JAKARTA - Polda Metro Jaya terus mendalami kasus penyiraman air keras terhadap aktivis KontraS Andrie Yunus. Tindakan teror tersebut diduga sebagai bentuk balas dendam kepada korban.

Pakar Hukum Kepolisian dan Kriminologi Universitas Bhayangkara Jakarta Edi Hasibuan mengatakan bahwa dilihat dari sudut kriminologi, tindakan pelaku menyiram air keras kepada korban bukan tujuan mematikan tapi agar korban menderita.

Saat ini, sebanyak 86 titik kamera pengawas CCTV diteliti aparat penegak hukum, beberapa di antaranya wajah pelaku terlihat agak jelas. Namun, wajah ini berbeda jauh dengan wajah produk Artificial Intelligence (AI) yang diduga disebar komplotan pelaku.

Baca juga: Rismon Akui Ijazah Jokowi Asli, Roy Suryo: Ada Surat Perintah 11 Maret 2026

Foto wajah pelaku kini tengah disempurnakan polisi menggunakan teknologi agar wajahnya terlihat sempurna sesuai dengan wajah asli pelakunya. “Kami melihat ada upaya dari kelompok pelaku menyebar foto hasil AI untuk tujuan menyesatkan. Kejanggalan ini sudah terdeteksi penyidik kepolisian," katanya di Jakarta, Selasa (17/3/2026).

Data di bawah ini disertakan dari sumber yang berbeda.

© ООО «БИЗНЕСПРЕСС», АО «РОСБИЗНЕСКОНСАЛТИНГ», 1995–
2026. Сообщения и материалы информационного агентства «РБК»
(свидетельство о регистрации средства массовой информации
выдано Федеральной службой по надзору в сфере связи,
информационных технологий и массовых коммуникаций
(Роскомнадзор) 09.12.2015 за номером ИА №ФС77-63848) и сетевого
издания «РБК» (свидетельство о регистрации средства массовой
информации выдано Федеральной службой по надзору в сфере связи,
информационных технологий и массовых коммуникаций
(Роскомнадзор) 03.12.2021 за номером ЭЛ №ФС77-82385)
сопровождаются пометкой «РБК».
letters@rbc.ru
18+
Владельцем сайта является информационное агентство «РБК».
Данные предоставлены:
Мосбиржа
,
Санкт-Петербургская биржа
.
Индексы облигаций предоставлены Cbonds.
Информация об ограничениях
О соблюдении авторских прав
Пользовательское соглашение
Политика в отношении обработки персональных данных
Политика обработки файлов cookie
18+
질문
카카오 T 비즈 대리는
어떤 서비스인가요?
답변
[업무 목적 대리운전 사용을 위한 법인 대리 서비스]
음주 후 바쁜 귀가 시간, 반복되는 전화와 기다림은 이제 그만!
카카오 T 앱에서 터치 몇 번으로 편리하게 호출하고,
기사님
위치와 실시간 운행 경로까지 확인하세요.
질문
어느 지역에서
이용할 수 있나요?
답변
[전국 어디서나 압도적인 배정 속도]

Menurut Edi, apa yang dilakukan pelaku justru akan memudahkan penyidik Polri mendeteksi siapa sebenarnya pelaku penyiraman air keras terhadap aktivis KontraS tersebut. Faktanya setiap bukti digital itu tidak bisa hilang dan pada akhirnya akan memberikan petunjuk siapa pelaku yang sebenarnya.